Perl is a reasonable scripting language (as are others, so shh!). It has always had strong regular expression support; those regular expressions can also be used to do substitutions, such as:
my $pet = "I have a dog";
$pet =~ s/dog/cat/;
Neat enough. But lets say I want to look up the parts of the “s///
” that define my search text, and my replacement text. Easy enough:
my $pet = "I have a dog";
my $search = "dog";
my $replace = "cat";
$pet =~ s/$search/$replace/;
But lets make our substitution a little more complex – I want to match a URL, and have the host and port lower case, but leave the path as the case it comes in, and I don’t want to be entering expressions as the replacement text! Lets try:
my $url = 'http://www.FOo.COm/wibbLE';
my $search = '^([^:]+://[^/]+)/?(.*)?$';
my $replace = '\L$1\E/$2';
print $url if $url =~ s/$search/$replace/;
Sadly, while $search
matches, the replace is the string “\L$1\E/$2
“. It appears that we need to use a combination of “/e
” mode (evaluate as expression) to evaluage this replacement string. Of course, when we’re doing eval, we want to ensure we don’t have malicious content in $replace, such as “unlink()
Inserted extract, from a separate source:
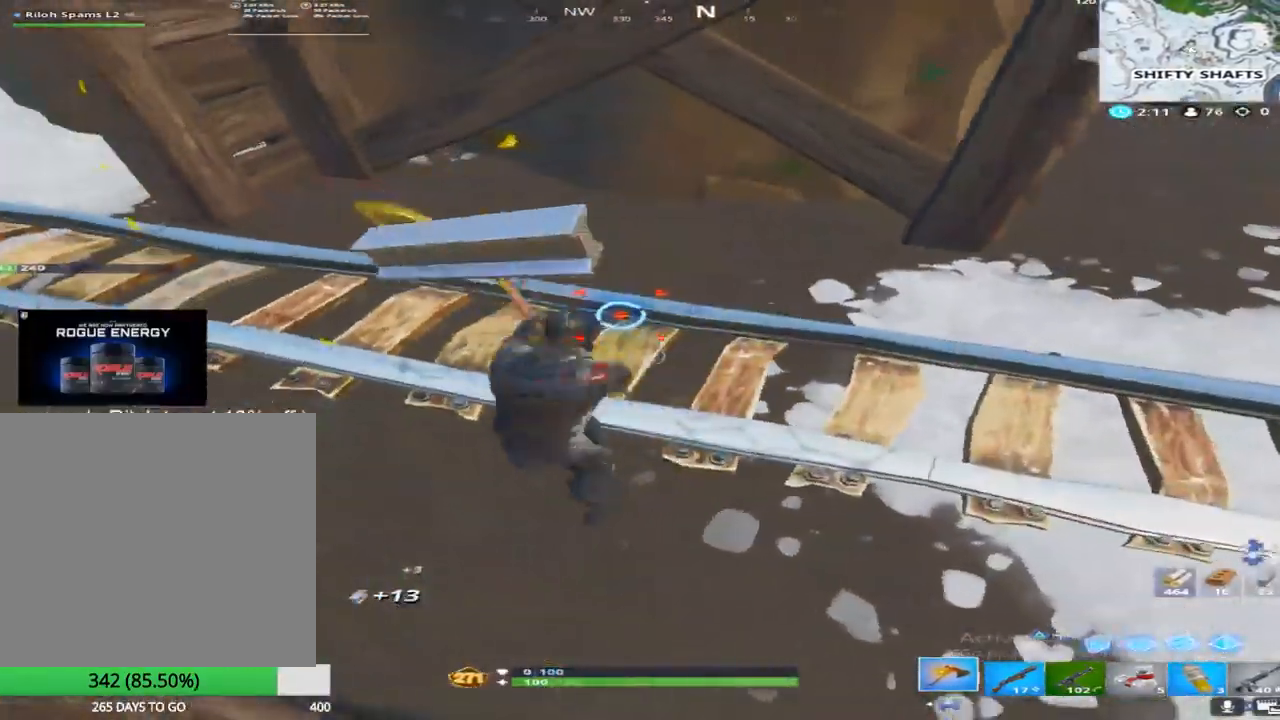
{"buttons": ["R2"], "left_stick": "right", "right_stick": "right", "events": [[83, "right_stick", "up-left"], [133, "left_stick", "up"], [183, "right_stick", "center"], [267, "left_stick", "up-right"], [300, "right_stick", "right"], [383, "left_stick", "right"]]}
” and friends who could do Bad Things. So my solution was to escape double quotes from my $replace string, wrap that all in double quotes, and pass in “/ee
“:
my $search = '^([^:]+://[^/]+(:\d+)?)/?(.*)?$'; # From database
my $replace = '\L$1\E/$3'; # From database
$replace =~ s/"/\\"/g; # Protection from embedded code
$replace = '"' . $replace . '"'; # Put in a string for /ee
print $url if $url =~ s/$search/$replace/ee;
This will give us:
- Port and host name lower case
- Hostname (and port) will always have a slash after it
- Bad code like
unlink()
won’t be run - The expression that we initally set/fetch/got in
$replace
is just a vanilla replacement term, not arbitary Perl code.